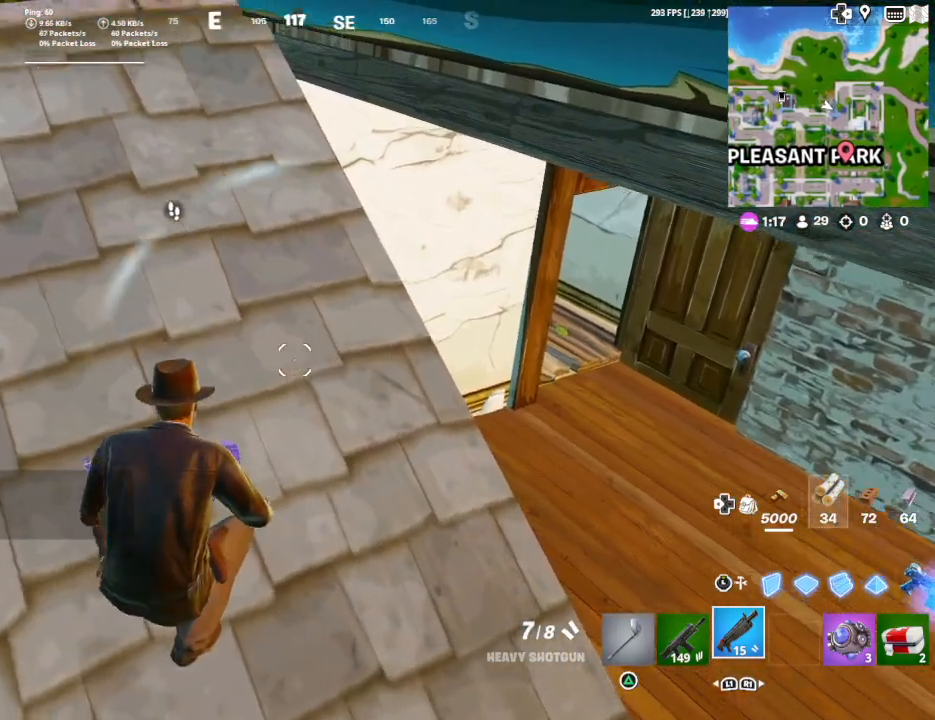
{"buttons": [], "left_stick": "center", "right_stick": "down", "events": [[33, "left_stick", "right"], [233, "right_stick", "center"], [400, "right_stick", "down"], [467, "left_stick", "center"]]}
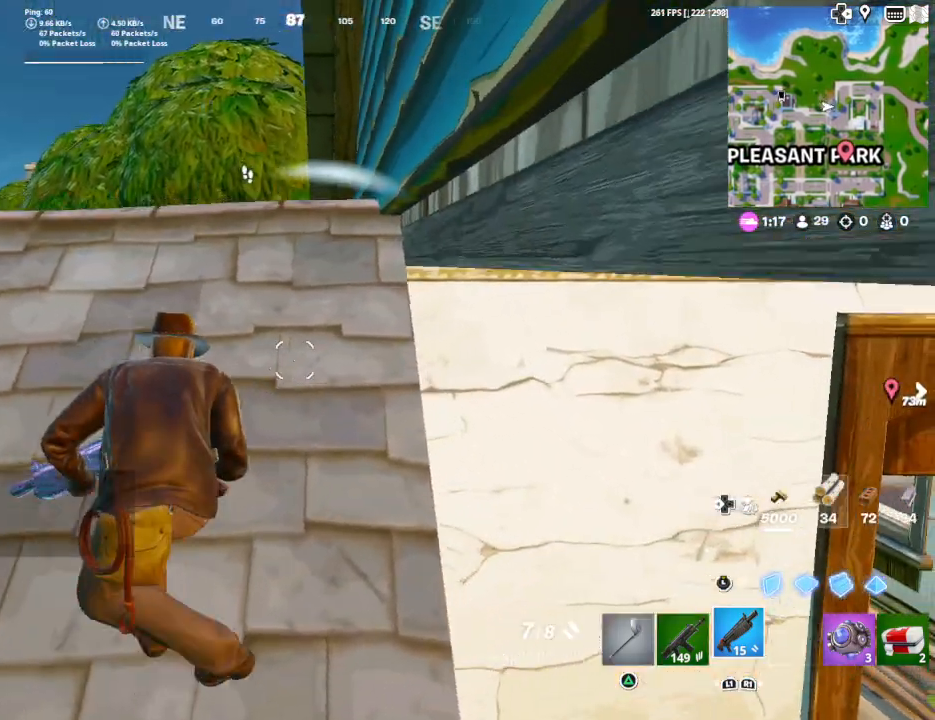
{"buttons": [], "left_stick": "left", "right_stick": "right", "events": [[200, "right_stick", "center"], [267, "right_stick", "right"], [433, "left_stick", "left"]]}
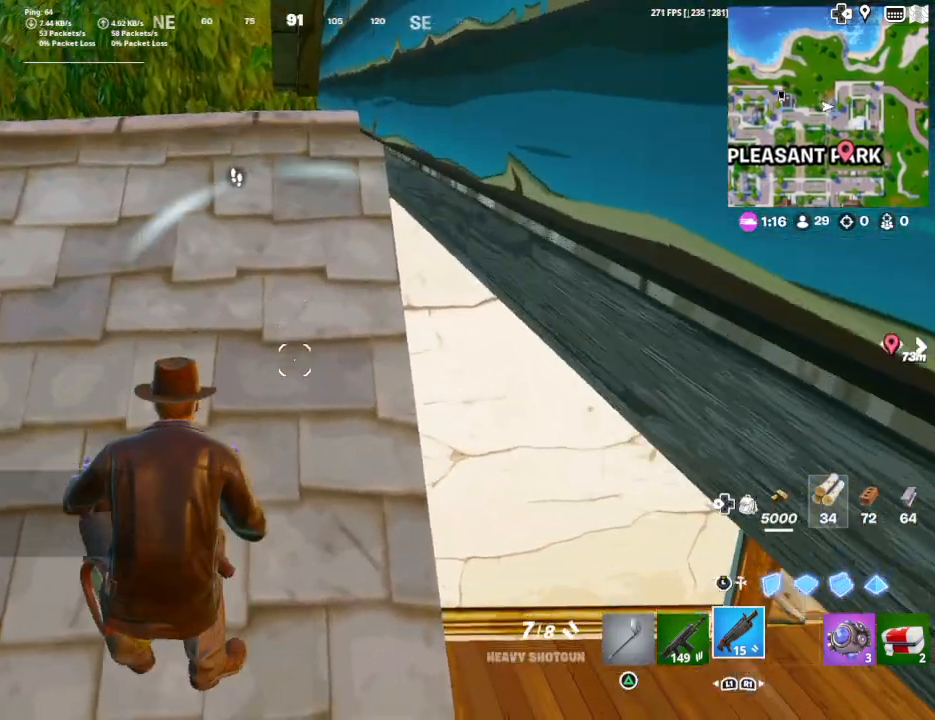
{"buttons": [], "left_stick": "center", "right_stick": "center", "events": [[133, "left_stick", "center"], [133, "right_stick", "down-right"], [233, "right_stick", "down"], [433, "right_stick", "center"]]}
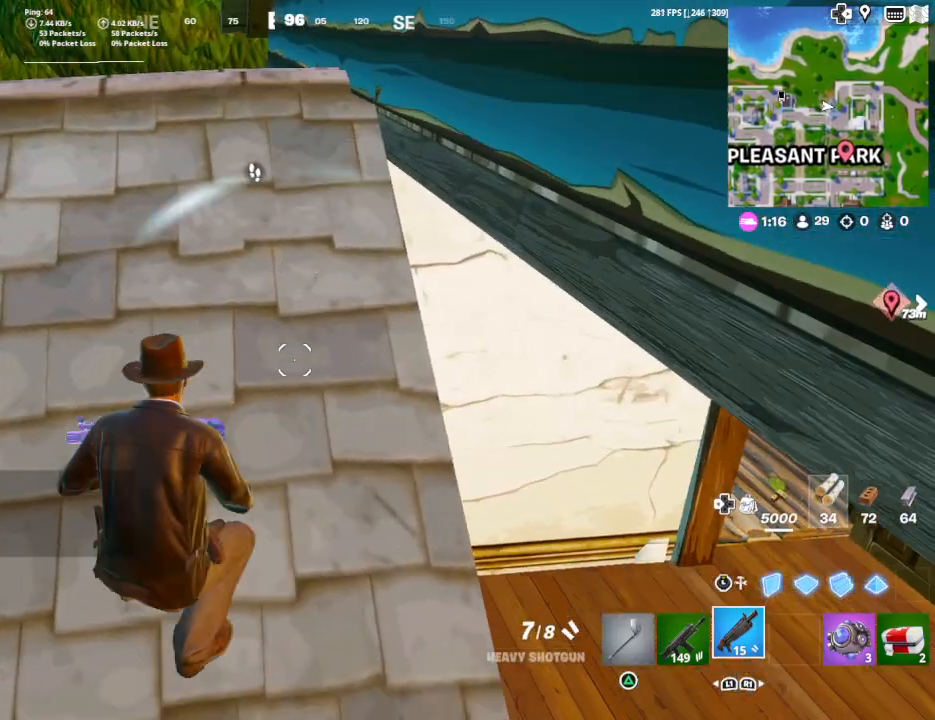
{"buttons": [], "left_stick": "center", "right_stick": "center", "events": [[33, "right_stick", "right"], [367, "right_stick", "center"]]}
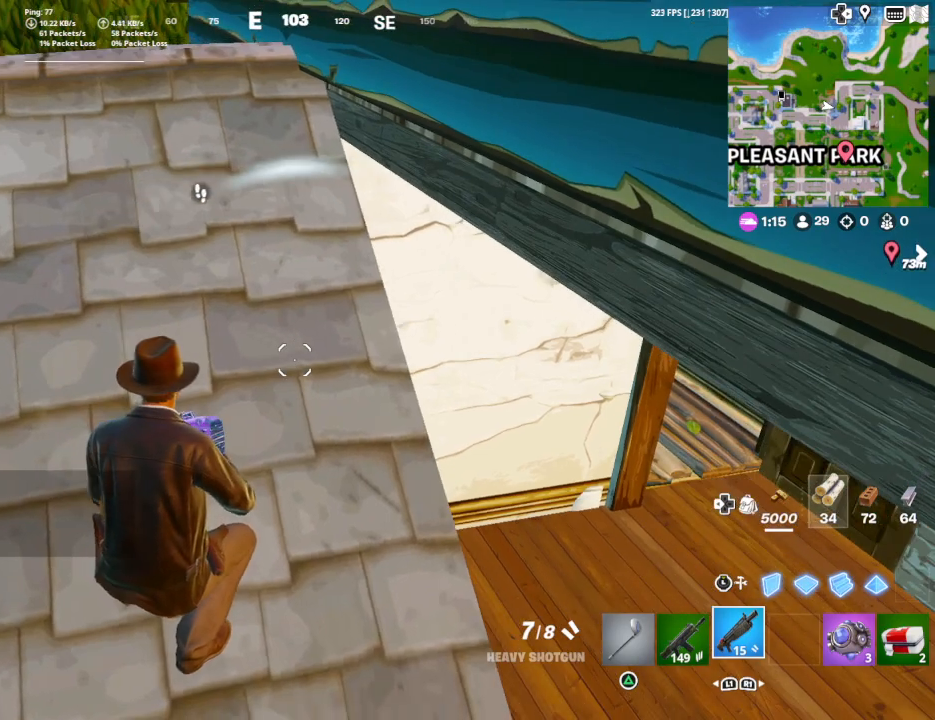
{"buttons": [], "left_stick": "center", "right_stick": "center", "events": []}
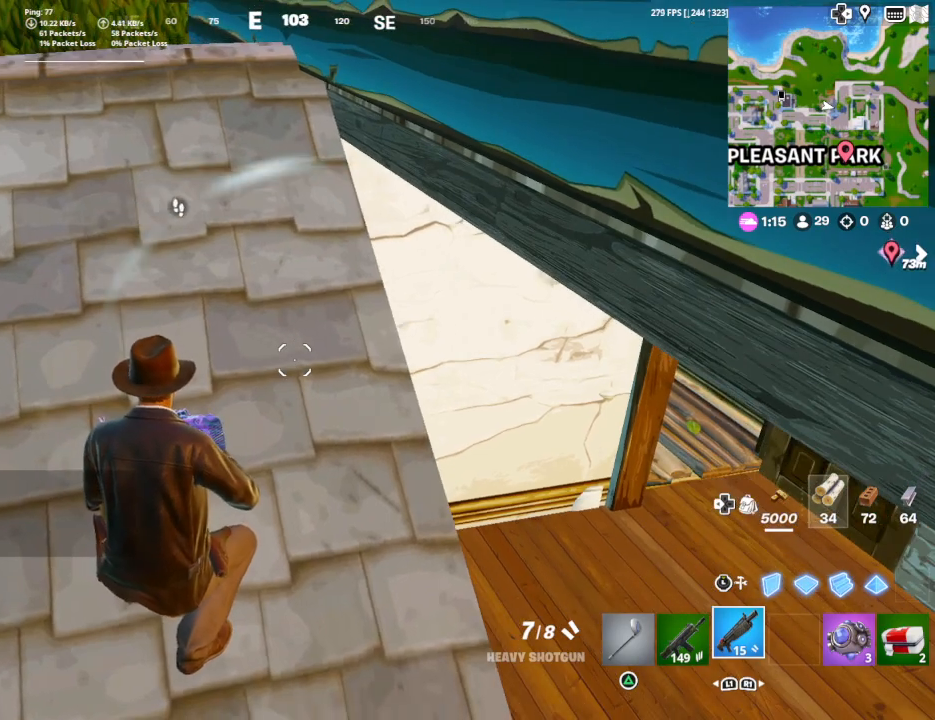
{"buttons": [], "left_stick": "center", "right_stick": "down-right", "events": [[200, "right_stick", "right"], [433, "right_stick", "down-right"]]}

#### What you have to do:
I would like the data above transcribed exactly, with its pictures left out.

#### Answer space:
{"buttons": [], "left_stick": "center", "right_stick": "down", "events": [[33, "left_stick", "right"], [233, "right_stick", "center"], [400, "right_stick", "down"], [467, "left_stick", "center"]]}
{"buttons": [], "left_stick": "left", "right_stick": "right", "events": [[200, "right_stick", "center"], [267, "right_stick", "right"], [433, "left_stick", "left"]]}
{"buttons": [], "left_stick": "center", "right_stick": "center", "events": [[133, "left_stick", "center"], [133, "right_stick", "down-right"], [233, "right_stick", "down"], [433, "right_stick", "center"]]}
{"buttons": [], "left_stick": "center", "right_stick": "center", "events": [[33, "right_stick", "right"], [367, "right_stick", "center"]]}
{"buttons": [], "left_stick": "center", "right_stick": "center", "events": []}
{"buttons": [], "left_stick": "center", "right_stick": "down-right", "events": [[200, "right_stick", "right"], [433, "right_stick", "down-right"]]}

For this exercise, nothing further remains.